OPINION:
It is now against the law for a politician to tell a lie, according to the Department of Justice’s highly enthusiastic prosecutor Jack Smith.
What on earth will anyone in Washington ever talk about again? Cable news channels will go dark. Rep. Adam Schiff’s voice box will be surgically removed.
Congress will be turned into a hushed monastery, with only the squeak of an occasional mouse scurrying across the waxed marble floors to be heard.
All the expensive restaurants lining Pennsylvania Avenue that keep all the fat-cat lobbyists at the trough and well fattened will be shuttered. Rep. Jerrold Nadler will become a swimsuit model.
The sirens of so many motorcades every day will be silenced and give way to the summer cicadas and bullfrogs along the Potomac River.
Never again will you hear the ominous tones of another political attack ad droning on your TV at home. Our last election is behind us.
Politics has been outlawed.
Actually, that sounds kind of nice. The only problem is that it’s a fantasy world. And the Founders kind of covered all this when they wrote the Constitution.
Lying is bad. It is terrible. It is awful.
People should not lie, especially people in powerful positions.
OK, but who should decide what is a lie? And more important, who should decide who is lying?
God? A king? Congress? The Supreme Court? The media? A rogue federal prosecutor with an impressive record of failure going after politicians?
No. The only people qualified and empowered to determine who is lying and who should lead are the voters.
And the only way for voters to decide those questions is through elections.
The insane indictment returned this week is not against former President Donald Trump. It is an indictment against elections, and more specifically, free speech.
It’s an indictment of the political process.
Most important, it is an attempt to hijack the electoral system so that voters cannot choose the next president. Indeed, the Biden administration seeks to jail its top political rival rather than face him in the next election.
In the indictment, special counsel Jack Smith accuses Mr. Trump of “dishonesty, fraud and deceit” — even “prolific lies” — in his political speeches after the 2020 election, questioning the fairness of that election.
“These claims were false, and the Defendant knew that they were false,” according to Mr. Smith.
So, not only has Mr. Smith decided that it is now against the law for a politician to lie, he has also discovered the perfect person to decide that which is a lie and that which is true: himself.
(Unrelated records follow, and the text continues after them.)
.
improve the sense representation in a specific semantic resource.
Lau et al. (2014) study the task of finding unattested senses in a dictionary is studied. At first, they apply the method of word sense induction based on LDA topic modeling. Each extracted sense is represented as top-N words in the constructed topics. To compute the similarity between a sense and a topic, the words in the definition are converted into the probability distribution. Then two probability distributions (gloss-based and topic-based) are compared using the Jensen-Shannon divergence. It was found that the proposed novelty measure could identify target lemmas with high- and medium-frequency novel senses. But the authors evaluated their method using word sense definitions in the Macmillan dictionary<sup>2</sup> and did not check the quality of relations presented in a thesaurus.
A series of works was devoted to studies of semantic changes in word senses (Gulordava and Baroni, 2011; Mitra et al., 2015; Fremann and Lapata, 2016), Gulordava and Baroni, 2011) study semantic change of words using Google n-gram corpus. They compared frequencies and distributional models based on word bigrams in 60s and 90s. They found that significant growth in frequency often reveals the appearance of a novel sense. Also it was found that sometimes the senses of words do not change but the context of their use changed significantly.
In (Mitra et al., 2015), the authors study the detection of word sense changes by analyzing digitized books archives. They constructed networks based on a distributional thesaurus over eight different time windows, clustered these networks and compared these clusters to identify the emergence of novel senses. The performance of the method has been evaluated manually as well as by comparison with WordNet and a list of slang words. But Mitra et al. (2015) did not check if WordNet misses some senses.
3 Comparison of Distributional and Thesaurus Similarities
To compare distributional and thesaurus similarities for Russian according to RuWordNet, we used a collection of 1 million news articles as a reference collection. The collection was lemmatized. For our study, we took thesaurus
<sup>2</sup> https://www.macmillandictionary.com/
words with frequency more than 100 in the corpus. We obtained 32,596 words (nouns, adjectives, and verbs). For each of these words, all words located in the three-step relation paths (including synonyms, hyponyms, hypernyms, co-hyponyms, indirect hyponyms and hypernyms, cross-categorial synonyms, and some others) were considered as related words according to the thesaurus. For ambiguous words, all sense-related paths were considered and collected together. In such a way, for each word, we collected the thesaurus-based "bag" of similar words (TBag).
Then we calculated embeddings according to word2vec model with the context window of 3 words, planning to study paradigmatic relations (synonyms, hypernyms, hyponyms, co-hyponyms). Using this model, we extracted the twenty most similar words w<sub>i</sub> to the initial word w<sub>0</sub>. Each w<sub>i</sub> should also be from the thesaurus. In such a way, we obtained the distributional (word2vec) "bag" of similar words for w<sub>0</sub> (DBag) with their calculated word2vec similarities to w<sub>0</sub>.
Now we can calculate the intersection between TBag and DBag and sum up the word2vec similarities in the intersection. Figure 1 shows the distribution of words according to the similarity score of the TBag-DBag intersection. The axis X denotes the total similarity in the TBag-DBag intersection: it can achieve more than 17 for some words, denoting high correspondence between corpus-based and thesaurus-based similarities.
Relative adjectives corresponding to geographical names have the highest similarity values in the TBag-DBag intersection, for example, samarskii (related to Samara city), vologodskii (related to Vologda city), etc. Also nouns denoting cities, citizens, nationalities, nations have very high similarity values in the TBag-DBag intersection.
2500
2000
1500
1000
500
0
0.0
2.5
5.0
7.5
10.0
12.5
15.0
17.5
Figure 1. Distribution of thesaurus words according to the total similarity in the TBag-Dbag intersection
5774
And if that galloping self-regard were not staggering enough, Mr. Smith has also crowned himself the final arbiter of exactly what Mr. Trump was thinking and when he thought those thoughts.
So, “the Defendant knew that they were false.” Really? Based on Mr. Trump’s private comments to former Vice President Mike Pence? But I thought you said Mr. Trump was a liar!
When was he lying, and when was he telling the truth, Mr. Smith?
It takes your breath away to behold such arrogance, especially when it’s entwined with such profound ignorance.
That Mr. Smith is prosecuting Mr. Trump for free speech pertaining to an election is particularly rich. If free speech is not protected when it pertains to an election, then why the hell do we have free speech in the first place? So that we can yell freely during a soccer game?
Even if this new standard for jailable speech were to apply only to politicians who question the results of elections, then Mr. Smith and the Biden Gestapo will be busy indeed. The jails will overflow with Democratic politicians in particular.
That’s because in the decades preceding Mr. Trump, Republican politicians mastered the art of being polite, obedient losers.
The truth is that this prosecution — like all the rest against Mr. Trump — is about nothing more than jailing Donald Trump to prevent voters from reelecting him to the White House in a free and fair election.
There is a term for this. It’s called “election interference.” And it’s worse than a lie.
Jack Smith and the rest of President Biden’s political henchmen at DOJ should be held accountable for it.
• Charles Hurt is the opinion editor at The Washington Times.